O samym zwiedzaniu Zakazanego miasta nie będę się rozwodził. Raz, że już o tym pisałem; a dwa, że atrakcję tę uważam za jedną z największych (w każdym sensie) pułapek na turystów na świecie. Pomimo niewątpliwej urody całego kompleksu, jego zwiedzanie to rodzaj tortury, który powinien być serwowany Europejczykom o poglądach rasistowskich. Niekończące się place i korytarze mnie osobiście zmęczyły po 30 minutach i marzyłem tylko o tym, żeby już się stamtąd wyrwać. Beata, pomimo tego, że była to jej pierwsza wizyta na miejscu, wkrótce zaczęła podzielać moją chęć. Możliwość wypożyczenia audio-guide’a to interesująca alternatywa, która na pewno nieco ubarwia wizytę na miejscu, ale z drugiej strony również mocno ją wydłuża.

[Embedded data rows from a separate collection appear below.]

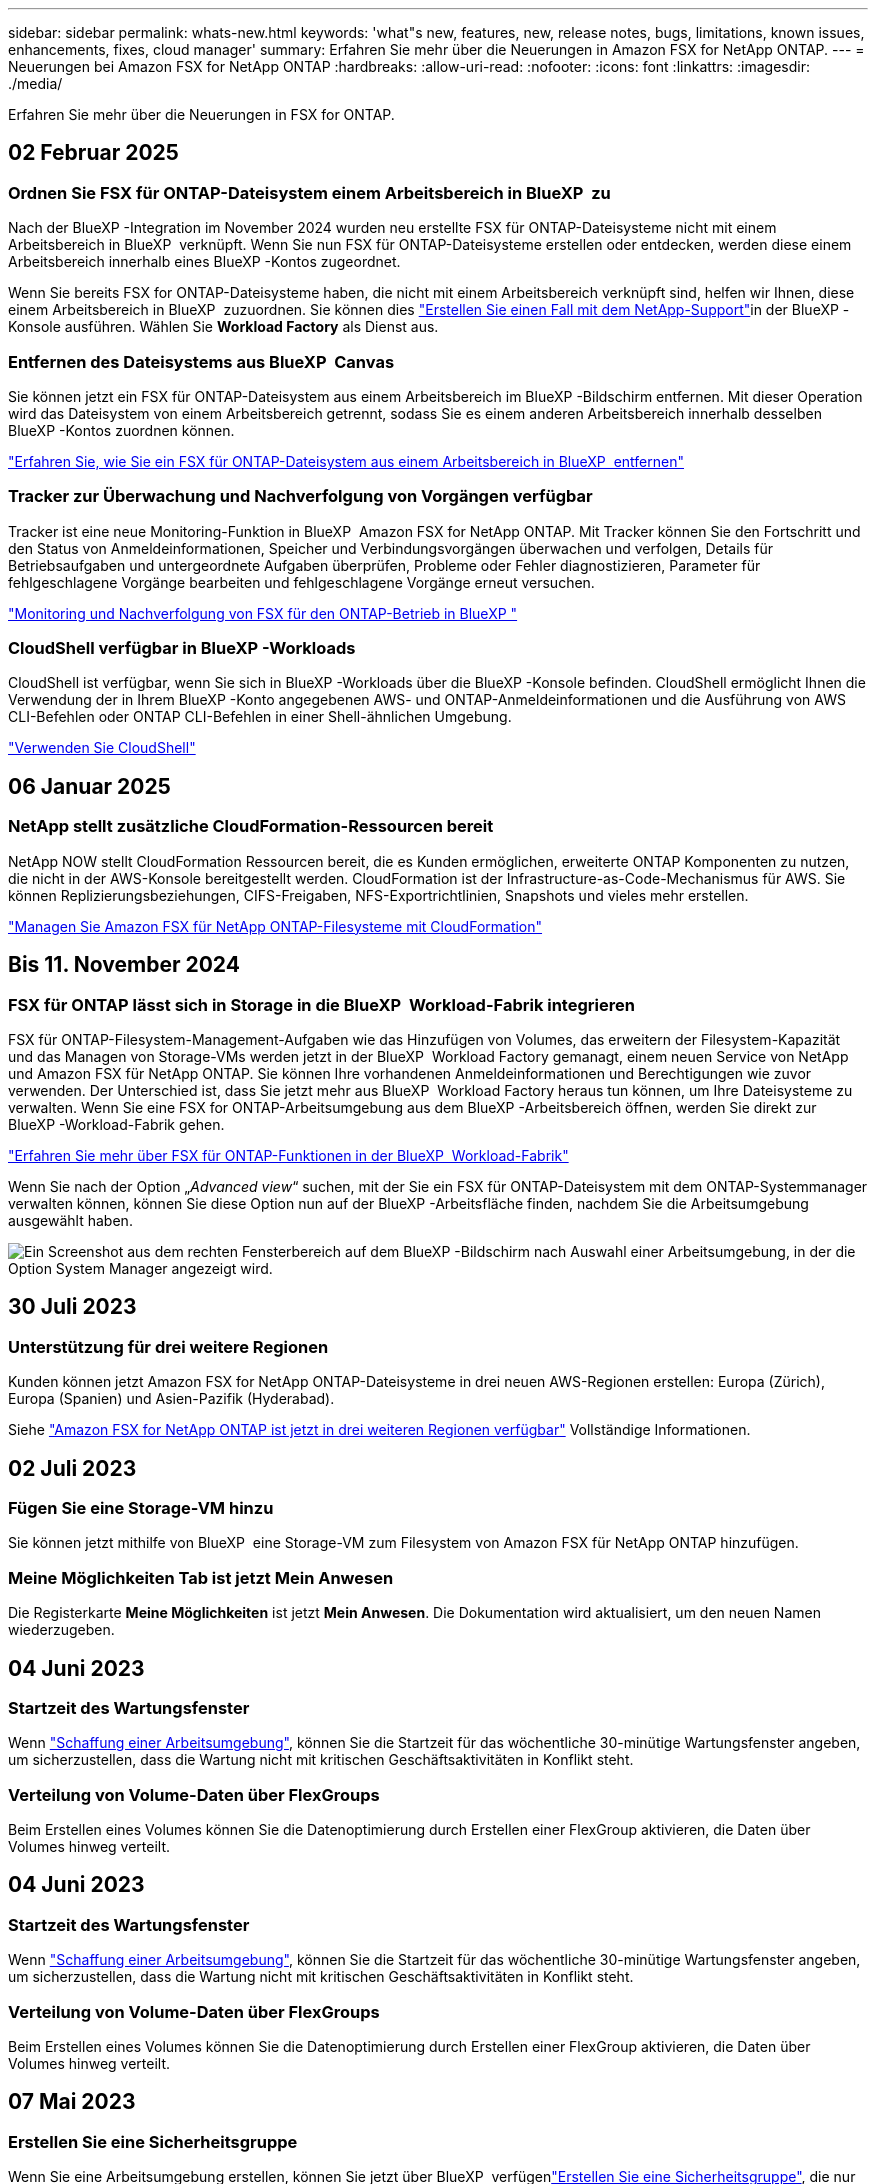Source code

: ---
sidebar: sidebar 
permalink: whats-new.html 
keywords: 'what"s new, features, new, release notes, bugs, limitations, known issues, enhancements, fixes, cloud manager' 
summary: Erfahren Sie mehr über die Neuerungen in Amazon FSX for NetApp ONTAP. 
---
= Neuerungen bei Amazon FSX for NetApp ONTAP
:hardbreaks:
:allow-uri-read: 
:nofooter: 
:icons: font
:linkattrs: 
:imagesdir: ./media/


[role="lead"]
Erfahren Sie mehr über die Neuerungen in FSX for ONTAP.



== 02 Februar 2025



=== Ordnen Sie FSX für ONTAP-Dateisystem einem Arbeitsbereich in BlueXP  zu

Nach der BlueXP -Integration im November 2024 wurden neu erstellte FSX für ONTAP-Dateisysteme nicht mit einem Arbeitsbereich in BlueXP  verknüpft. Wenn Sie nun FSX für ONTAP-Dateisysteme erstellen oder entdecken, werden diese einem Arbeitsbereich innerhalb eines BlueXP -Kontos zugeordnet.

Wenn Sie bereits FSX for ONTAP-Dateisysteme haben, die nicht mit einem Arbeitsbereich verknüpft sind, helfen wir Ihnen, diese einem Arbeitsbereich in BlueXP  zuzuordnen. Sie können dies link:https://docs.netapp.com/us-en/bluexp-setup-admin/task-get-help.html#create-a-case-with-netapp-support["Erstellen Sie einen Fall mit dem NetApp-Support"^]in der BlueXP -Konsole ausführen. Wählen Sie *Workload Factory* als Dienst aus.



=== Entfernen des Dateisystems aus BlueXP  Canvas

Sie können jetzt ein FSX für ONTAP-Dateisystem aus einem Arbeitsbereich im BlueXP -Bildschirm entfernen. Mit dieser Operation wird das Dateisystem von einem Arbeitsbereich getrennt, sodass Sie es einem anderen Arbeitsbereich innerhalb desselben BlueXP -Kontos zuordnen können.

link:https://docs.netapp.com/us-en/bluexp-fsx-ontap/use/task-remove-filesystem.html["Erfahren Sie, wie Sie ein FSX für ONTAP-Dateisystem aus einem Arbeitsbereich in BlueXP  entfernen"^]



=== Tracker zur Überwachung und Nachverfolgung von Vorgängen verfügbar

Tracker ist eine neue Monitoring-Funktion in BlueXP  Amazon FSX for NetApp ONTAP. Mit Tracker können Sie den Fortschritt und den Status von Anmeldeinformationen, Speicher und Verbindungsvorgängen überwachen und verfolgen, Details für Betriebsaufgaben und untergeordnete Aufgaben überprüfen, Probleme oder Fehler diagnostizieren, Parameter für fehlgeschlagene Vorgänge bearbeiten und fehlgeschlagene Vorgänge erneut versuchen.

link:https://docs.netapp.com/us-en/bluexp-fsx-ontap/use/task-monitor-operations.html["Monitoring und Nachverfolgung von FSX für den ONTAP-Betrieb in BlueXP "^]



=== CloudShell verfügbar in BlueXP -Workloads

CloudShell ist verfügbar, wenn Sie sich in BlueXP -Workloads über die BlueXP -Konsole befinden. CloudShell ermöglicht Ihnen die Verwendung der in Ihrem BlueXP -Konto angegebenen AWS- und ONTAP-Anmeldeinformationen und die Ausführung von AWS CLI-Befehlen oder ONTAP CLI-Befehlen in einer Shell-ähnlichen Umgebung.

link:https://docs.netapp.com/us-en/workload-setup-admin/use-cloudshell.html#before-you-begin["Verwenden Sie CloudShell"^]



== 06 Januar 2025



=== NetApp stellt zusätzliche CloudFormation-Ressourcen bereit

NetApp NOW stellt CloudFormation Ressourcen bereit, die es Kunden ermöglichen, erweiterte ONTAP Komponenten zu nutzen, die nicht in der AWS-Konsole bereitgestellt werden. CloudFormation ist der Infrastructure-as-Code-Mechanismus für AWS. Sie können Replizierungsbeziehungen, CIFS-Freigaben, NFS-Exportrichtlinien, Snapshots und vieles mehr erstellen.

link:https://docs.netapp.com/us-en/bluexp-fsx-ontap/use/task-manage-working-environment.html["Managen Sie Amazon FSX für NetApp ONTAP-Filesysteme mit CloudFormation"]



== Bis 11. November 2024



=== FSX für ONTAP lässt sich in Storage in die BlueXP  Workload-Fabrik integrieren

FSX für ONTAP-Filesystem-Management-Aufgaben wie das Hinzufügen von Volumes, das erweitern der Filesystem-Kapazität und das Managen von Storage-VMs werden jetzt in der BlueXP  Workload Factory gemanagt, einem neuen Service von NetApp und Amazon FSX für NetApp ONTAP. Sie können Ihre vorhandenen Anmeldeinformationen und Berechtigungen wie zuvor verwenden. Der Unterschied ist, dass Sie jetzt mehr aus BlueXP  Workload Factory heraus tun können, um Ihre Dateisysteme zu verwalten. Wenn Sie eine FSX for ONTAP-Arbeitsumgebung aus dem BlueXP -Arbeitsbereich öffnen, werden Sie direkt zur BlueXP -Workload-Fabrik gehen.

link:https://docs.netapp.com/us-en/workload-fsx-ontap/learn-fsx-ontap.html#features["Erfahren Sie mehr über FSX für ONTAP-Funktionen in der BlueXP  Workload-Fabrik"^]

Wenn Sie nach der Option „_Advanced view_“ suchen, mit der Sie ein FSX für ONTAP-Dateisystem mit dem ONTAP-Systemmanager verwalten können, können Sie diese Option nun auf der BlueXP -Arbeitsfläche finden, nachdem Sie die Arbeitsumgebung ausgewählt haben.

image:https://raw.githubusercontent.com/NetAppDocs/bluexp-fsx-ontap/main/media/screenshot-system-manager.png["Ein Screenshot aus dem rechten Fensterbereich auf dem BlueXP -Bildschirm nach Auswahl einer Arbeitsumgebung, in der die Option System Manager angezeigt wird."]



== 30 Juli 2023



=== Unterstützung für drei weitere Regionen

Kunden können jetzt Amazon FSX for NetApp ONTAP-Dateisysteme in drei neuen AWS-Regionen erstellen: Europa (Zürich), Europa (Spanien) und Asien-Pazifik (Hyderabad).

Siehe link:https://aws.amazon.com/about-aws/whats-new/2023/04/amazon-fsx-netapp-ontap-three-regions/#:~:text=Customers%20can%20now%20create%20Amazon,file%20systems%20in%20the%20cloud["Amazon FSX for NetApp ONTAP ist jetzt in drei weiteren Regionen verfügbar"^] Vollständige Informationen.



== 02 Juli 2023



=== Fügen Sie eine Storage-VM hinzu

Sie können jetzt mithilfe von BlueXP  eine Storage-VM zum Filesystem von Amazon FSX für NetApp ONTAP hinzufügen.



=== **Meine Möglichkeiten** Tab ist jetzt **Mein Anwesen**

Die Registerkarte **Meine Möglichkeiten** ist jetzt **Mein Anwesen**. Die Dokumentation wird aktualisiert, um den neuen Namen wiederzugeben.



== 04 Juni 2023



=== Startzeit des Wartungsfenster

Wenn link:https://docs.netapp.com/us-en/bluexp-fsx-ontap/use/task-creating-fsx-working-environment.html#create-an-amazon-fsx-for-netapp-ontap-working-environment["Schaffung einer Arbeitsumgebung"], können Sie die Startzeit für das wöchentliche 30-minütige Wartungsfenster angeben, um sicherzustellen, dass die Wartung nicht mit kritischen Geschäftsaktivitäten in Konflikt steht.



=== Verteilung von Volume-Daten über FlexGroups

Beim Erstellen eines Volumes können Sie die Datenoptimierung durch Erstellen einer FlexGroup aktivieren, die Daten über Volumes hinweg verteilt.



== 04 Juni 2023



=== Startzeit des Wartungsfenster

Wenn link:https://docs.netapp.com/us-en/bluexp-fsx-ontap/use/task-creating-fsx-working-environment.html#create-an-amazon-fsx-for-netapp-ontap-working-environment["Schaffung einer Arbeitsumgebung"], können Sie die Startzeit für das wöchentliche 30-minütige Wartungsfenster angeben, um sicherzustellen, dass die Wartung nicht mit kritischen Geschäftsaktivitäten in Konflikt steht.



=== Verteilung von Volume-Daten über FlexGroups

Beim Erstellen eines Volumes können Sie die Datenoptimierung durch Erstellen einer FlexGroup aktivieren, die Daten über Volumes hinweg verteilt.



== 07 Mai 2023



=== Erstellen Sie eine Sicherheitsgruppe

Wenn Sie eine Arbeitsumgebung erstellen, können Sie jetzt über BlueXP  verfügenlink:https://docs.netapp.com/us-en/bluexp-fsx-ontap/use/task-creating-fsx-working-environment.html#create-an-amazon-fsx-for-netapp-ontap-working-environment["Erstellen Sie eine Sicherheitsgruppe"], die nur den Datenverkehr innerhalb der ausgewählten VPC zulässt. Diese Funktion link:https://docs.netapp.com/us-en/bluexp-fsx-ontap/requirements/task-setting-up-permissions-fsx.html["Erfordert zusätzliche Berechtigungen"].



=== Tags hinzufügen oder ändern

Sie können optional Tags hinzufügen und ändern, um Volumes zu kategorisieren.



== Bis 02. April 2023



=== Erhöhung der IOPS-Grenze

Die IOPS-Grenze wird erhöht und ermöglicht eine manuelle oder automatische Provisionierung von bis zu 160,000.



== 05 März 2023



=== Verbesserte Benutzeroberfläche

Die Benutzeroberfläche wurde verbessert und Screenshots wurden in der Dokumentation aktualisiert.



== 01 Januar 2023



=== Automatisches Kapazitätsmanagement

Sie können jetzt aktivierenlink:https://docs.netapp.com/us-en/bluexp-fsx-ontap/use/task-manage-working-environment.html#manage-automatic-capacity["Automatisches Kapazitätsmanagement"], um je nach Bedarf inkrementellen Storage hinzuzufügen. Das automatische Kapazitätsmanagement fragt das Cluster in regelmäßigen Abständen ab, um den Bedarf zu ermitteln. Es erhöht die Storage-Kapazität automatisch in Schritten von 10 % bis zu 80 % der maximalen Kapazität des Clusters.



== 18. September 2022



=== Ändern Sie Storage-Kapazität und IOPS

Sie können jetzt link:https://docs.netapp.com/us-en/bluexp-fsx-ontap/use/task-manage-working-environment.html#change-storage-capacity-and-IOPS["Ändern Sie Storage-Kapazität und IOPS"]jederzeit, nachdem Sie die FSX für ONTAP Arbeitsumgebung erstellt haben.



== 31 Juli 2022



=== *Mein Anwesen* Feature

Wenn Sie Ihre AWS-Anmeldeinformationen bereits bei Cloud Manager angegeben haben, kann die neue Funktion *Mein Bestand* automatisch FSX für ONTAP-Dateisysteme erkennen und vorschlagen, die mit Cloud Manager hinzugefügt und verwaltet werden sollen. Sie können die verfügbaren Datendienste auch über die Registerkarte *My estate* überprüfen.

link:https://docs.netapp.com/us-en/bluexp-fsx-ontap/use/task-creating-fsx-working-environment.html#discover-an-existing-fsx-for-ontap-file-system["Entdecken Sie FSX for ONTAP mit My Estate"]



=== Durchsatzkapazität ändern

Sie können jetzt link:https://docs.netapp.com/us-en/bluexp-fsx-ontap/use/task-manage-working-environment.html#change-throughput-capacity["Durchsatzkapazität ändern"]jederzeit, nachdem Sie die FSX für ONTAP Arbeitsumgebung erstellt haben.



=== Datenreplizierung und -Synchronisierung

Sie können jetzt Daten mithilfe von FSX for ONTAP als Quelle in On-Premises- und andere FSX for ONTAP-Systeme replizieren und synchronisieren.



=== Erstellen Sie ein iSCSI-Volume

Sie können jetzt mit Cloud Manager iSCSI-Volumes in FSX für ONTAP erstellen.



== 3 Juli 2022



=== Unterstützung für Single oder Multiple Availability Zon

Sie können sich nun für ein HA-Implementierungsmodell mit einer einzelnen oder mehreren Verfügbarkeitszonen entscheiden.

link:https://docs.netapp.com/us-en/bluexp-fsx-ontap/use/task-creating-fsx-working-environment.html#create-an-amazon-fsx-for-ontap-working-environment["FSX für ONTAP-Arbeitsumgebungen erstellen"]



=== Unterstützung von GovCloud Kontenauthentifizierung

In Cloud Manager wird nun die AWS GovCloud Kontoauthentifizierung unterstützt.

link:https://docs.netapp.com/us-en/bluexp-fsx-ontap/requirements/task-setting-up-permissions-fsx.html#set-up-the-iam-role["Einrichten der IAM-Rolle"]



== 27 Februar 2022



=== Übernehmen Sie die IAM-Rolle

Wenn Sie eine FSX für die Arbeitsumgebung von ONTAP erstellen, müssen Sie nun das ARN einer IAM-Rolle bereitstellen, von der Cloud Manager ausgehen kann, eine FSX für ONTAP Arbeitsumgebung zu erstellen. Zuvor mussten Sie AWS Zugriffsschlüssel bereitstellen.

link:https://docs.netapp.com/us-en/bluexp-fsx-ontap/requirements/task-setting-up-permissions-fsx.html["Erfahren Sie, wie Sie Berechtigungen für FSX für ONTAP einrichten"].



== Oktober 31 2021



=== Erstellen Sie iSCSI-Volumes mit der Cloud Manager API

Sie können iSCSI Volumes für FSX für ONTAP mithilfe der Cloud Manager API erstellen und diese in Ihrer Arbeitsumgebung managen.



=== Wählen Sie bei der Erstellung von Volumes Volumeneinheiten aus

Sie können beim Erstellen von Volumes in FSX für ONTAP Volume-Einheiten (gib oder tib) auswählen.



== Oktober 4 2021



=== Erstellen Sie CIFS Volumes mit Cloud Manager

Jetzt können Sie CIFS Volumes in FSX für ONTAP mit Cloud Manager erstellen.



=== Bearbeiten von Volumes mit Cloud Manager

Jetzt können Sie FSX für ONTAP Volumes mit Cloud Manager bearbeiten.



== September 2021



=== Unterstützung von Amazon FSX für NetApp ONTAP

* link:https://docs.aws.amazon.com/fsx/latest/ONTAPGuide/what-is-fsx-ontap.html["Amazon FSX für NetApp ONTAP"^] Ist ein vollständig gemanagter Service, mit dem Kunden Filesysteme auf Basis des NetApp ONTAP Storage-Betriebssystems starten und ausführen können. FSX für ONTAP bietet dieselben Funktionen, Performance und Managementfunktionen, die NetApp Kunden vor Ort nutzen. Außerdem bietet sie die Einfachheit, Agilität, Sicherheit und Skalierbarkeit eines nativen AWS Service.
+
link:https://docs.netapp.com/us-en/bluexp-fsx-ontap/start/concept-fsx-aws.html["Weitere Informationen zu Amazon FSX für NetApp ONTAP"].

* Sie können eine FSX für ONTAP Arbeitsumgebung in Cloud Manager konfigurieren.
+
link:https://docs.netapp.com/us-en/bluexp-fsx-ontap/use/task-creating-fsx-working-environment.html["Erstellen einer Arbeitsumgebung von Amazon FSX für NetApp ONTAP"].

* Mit einem Connector in AWS und Cloud Manager lassen sich Volumes erstellen und managen, Daten replizieren und FSX für ONTAP in NetApp Cloud-Services wie Data Sense und Cloud Sync integrieren.
+
link:https://docs.netapp.com/us-en/bluexp-classification/task-scanning-fsx.html["Erste Schritte mit Cloud Data Sense für Amazon FSX for NetApp ONTAP"^].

Tę opcję polecę więc tylko naprawdę oddanym fanom Kraju Środka. Wreszcie – ilość chińskich turystów na miejscu jest wręcz zatrważająca, a z przypadkiem zasłyszanej wypowiedzi polskiego przewodnika dowiedzieliśmy się, że w miesiącach wakacyjnych jest kilkakrotnie razy gorzej. Dość powiedzieć, że w lecie 2008 roku w Zakazanym mieście było mniej turystów niż w kwietniu 2015. Nawet nie chcę sobie wyobrażać, jak sytuacja wygląda w lipcu, ale przewiduję, że powodzenie Zakazanego miasta przyczyniło się do wskrzeszenia instytucji komitetów kolejkowych oraz upychaczy, którzy po Olimpiadzie stracili pracę na dworcach kolejowych.
Co by jednak nie mówić, kto nie był w Zakazanym Mieście, ten nie był w Pekinie. Trzeba po prostu zacisnąć zęby i się przemęczyć.